In 2012, he even refused to to sit down with Blair at a conference because of the war in Iraq. So no forgiveness and reconciliation for some people, then. As Wayne K Spear observed in Canada’s National Post after that histrionic gesture, Tutu didn’t blame Iran’s Revolutionary Guards or President Assad’s “Alawite thugs” for the current state of Syria and Iran: this too was instead the fault of Bush and Blair. Wrote Spear about Tutu’s denunciation:
“You are a member of our family, God’s family. You are made for goodness, for honesty, for morality, for love; so are our brothers and sisters in Iraq, in the US, in Syria, in Israel and Iran,” he oozes to an absent Blair. But what on earth is this to mean if military action against the world’s theocratic fascists and dictators earns one condemnation while at the same time the crimes of these same theocrats and dictators are cleansed from the public record?
All this is terrible and depressing.

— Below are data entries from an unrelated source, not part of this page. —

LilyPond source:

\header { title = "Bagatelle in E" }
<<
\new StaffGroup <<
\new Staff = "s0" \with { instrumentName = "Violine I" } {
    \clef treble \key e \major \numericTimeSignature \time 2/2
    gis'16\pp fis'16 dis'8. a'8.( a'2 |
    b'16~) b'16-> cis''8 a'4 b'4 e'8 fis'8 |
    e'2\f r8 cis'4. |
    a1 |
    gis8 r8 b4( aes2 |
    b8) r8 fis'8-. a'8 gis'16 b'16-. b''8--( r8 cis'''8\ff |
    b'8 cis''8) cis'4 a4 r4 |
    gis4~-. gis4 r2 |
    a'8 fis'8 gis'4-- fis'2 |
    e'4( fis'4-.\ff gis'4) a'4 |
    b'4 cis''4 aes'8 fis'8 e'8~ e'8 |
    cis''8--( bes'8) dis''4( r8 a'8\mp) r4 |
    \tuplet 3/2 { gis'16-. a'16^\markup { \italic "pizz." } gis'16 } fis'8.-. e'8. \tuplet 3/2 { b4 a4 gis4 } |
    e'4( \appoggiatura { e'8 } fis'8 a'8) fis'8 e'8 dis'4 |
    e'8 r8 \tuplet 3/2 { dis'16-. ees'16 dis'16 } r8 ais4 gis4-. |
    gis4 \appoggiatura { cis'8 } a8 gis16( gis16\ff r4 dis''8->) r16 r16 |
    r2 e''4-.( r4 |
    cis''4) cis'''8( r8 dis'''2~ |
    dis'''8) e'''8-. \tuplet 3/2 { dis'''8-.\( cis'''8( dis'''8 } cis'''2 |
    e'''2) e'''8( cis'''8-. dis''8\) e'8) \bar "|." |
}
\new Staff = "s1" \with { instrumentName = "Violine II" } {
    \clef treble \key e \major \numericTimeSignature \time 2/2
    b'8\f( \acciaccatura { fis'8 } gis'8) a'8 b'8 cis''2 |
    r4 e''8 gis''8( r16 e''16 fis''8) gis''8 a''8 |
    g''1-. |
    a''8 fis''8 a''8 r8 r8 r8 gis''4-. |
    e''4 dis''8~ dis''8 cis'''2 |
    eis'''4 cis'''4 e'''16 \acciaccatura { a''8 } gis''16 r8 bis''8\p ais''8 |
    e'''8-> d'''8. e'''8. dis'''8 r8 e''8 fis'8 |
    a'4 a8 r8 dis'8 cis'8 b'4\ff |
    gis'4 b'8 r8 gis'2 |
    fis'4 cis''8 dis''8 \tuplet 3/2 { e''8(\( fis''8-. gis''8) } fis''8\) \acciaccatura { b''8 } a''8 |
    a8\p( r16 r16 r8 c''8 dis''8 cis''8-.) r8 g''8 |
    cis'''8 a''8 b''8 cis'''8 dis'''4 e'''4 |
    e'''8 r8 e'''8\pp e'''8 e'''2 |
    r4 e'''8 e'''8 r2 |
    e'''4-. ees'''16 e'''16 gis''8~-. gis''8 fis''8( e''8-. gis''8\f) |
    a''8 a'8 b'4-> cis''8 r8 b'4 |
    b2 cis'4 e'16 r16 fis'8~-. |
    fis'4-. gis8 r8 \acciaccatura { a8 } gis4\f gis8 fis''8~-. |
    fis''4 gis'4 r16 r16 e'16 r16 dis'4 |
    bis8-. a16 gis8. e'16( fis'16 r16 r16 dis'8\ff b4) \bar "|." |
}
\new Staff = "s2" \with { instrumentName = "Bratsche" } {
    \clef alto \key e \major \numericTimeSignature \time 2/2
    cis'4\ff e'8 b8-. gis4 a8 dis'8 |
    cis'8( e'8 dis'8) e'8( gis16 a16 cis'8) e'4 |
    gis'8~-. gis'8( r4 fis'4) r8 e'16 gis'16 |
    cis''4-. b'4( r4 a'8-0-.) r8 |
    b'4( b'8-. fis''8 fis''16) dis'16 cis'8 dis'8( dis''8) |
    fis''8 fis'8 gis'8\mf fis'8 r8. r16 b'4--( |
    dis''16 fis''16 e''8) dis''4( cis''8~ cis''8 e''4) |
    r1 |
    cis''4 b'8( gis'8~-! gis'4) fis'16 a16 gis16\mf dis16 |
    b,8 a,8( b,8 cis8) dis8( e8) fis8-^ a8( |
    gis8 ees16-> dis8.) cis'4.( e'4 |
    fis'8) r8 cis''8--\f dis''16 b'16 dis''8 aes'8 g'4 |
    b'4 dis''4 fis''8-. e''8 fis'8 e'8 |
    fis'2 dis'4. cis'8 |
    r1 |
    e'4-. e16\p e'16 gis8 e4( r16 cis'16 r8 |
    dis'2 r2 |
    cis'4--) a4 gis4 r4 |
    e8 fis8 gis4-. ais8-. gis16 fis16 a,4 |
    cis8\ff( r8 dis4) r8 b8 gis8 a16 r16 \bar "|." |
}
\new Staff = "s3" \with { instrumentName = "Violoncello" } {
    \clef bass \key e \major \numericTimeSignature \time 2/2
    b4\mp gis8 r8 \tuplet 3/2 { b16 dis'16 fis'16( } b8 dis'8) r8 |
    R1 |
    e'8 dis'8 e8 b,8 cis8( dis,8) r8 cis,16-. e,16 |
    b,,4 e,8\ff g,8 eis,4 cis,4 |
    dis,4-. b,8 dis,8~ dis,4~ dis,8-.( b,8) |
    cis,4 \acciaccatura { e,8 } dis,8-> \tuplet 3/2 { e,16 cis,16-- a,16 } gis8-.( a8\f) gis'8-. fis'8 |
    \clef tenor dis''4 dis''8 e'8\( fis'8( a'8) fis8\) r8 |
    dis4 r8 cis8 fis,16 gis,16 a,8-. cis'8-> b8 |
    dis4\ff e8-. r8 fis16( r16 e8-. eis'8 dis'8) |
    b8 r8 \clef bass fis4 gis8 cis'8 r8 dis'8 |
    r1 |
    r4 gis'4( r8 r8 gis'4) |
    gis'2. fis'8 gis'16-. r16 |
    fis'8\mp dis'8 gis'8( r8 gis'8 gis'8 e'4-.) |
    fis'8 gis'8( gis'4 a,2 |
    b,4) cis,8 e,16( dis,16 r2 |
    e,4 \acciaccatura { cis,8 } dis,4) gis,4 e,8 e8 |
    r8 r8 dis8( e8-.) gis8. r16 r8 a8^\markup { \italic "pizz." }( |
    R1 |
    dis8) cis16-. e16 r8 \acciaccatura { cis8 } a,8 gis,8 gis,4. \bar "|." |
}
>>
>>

More terrible still, though, is the silence with which Tutu’s bigotry against the Jewish people has been received.
Despite its scale, it has simply been ignored by all who have continued to lionise Tutu as a moral beacon for the world. Dershowitz first assembled his forensic charge sheet against Tutu almost eleven years ago.
And yet, after his death CNN called him “the voice of justice;” the Associated Press said he was a “moral conscience;” the UN Secretary-General António Guterres said he was “a towering global figure for peace and inspiration to generations across the world;” the Economist said he was “the best kind of troublemaker;” and the Archbishop of Canterbury, Justin Welby, called him “a healer and apostle of peace”.
Not one of these or any of the innumerable others whose similar tributes have poured forth in an unstoppable geyser of hero-worship uttered a single word about his antisemitism.
Maybe they just didn’t know? Maybe they did know but allowed his South African legacy to erase it from their minds as just too complicated and contradictory to process? Or maybe they think that Israel deserves what Tutu said about it and that the Jews really aren’t worth bothering about? That antisemitism is so marginal it just doesn’t matter — and the Jews should simply shut up about it?
Whatever the reason, this near-universal airbrushing of Tutu’s bigotry as he is all but canonised as a modern saint throws into the sharpest relief the devastating moral confusion of our era.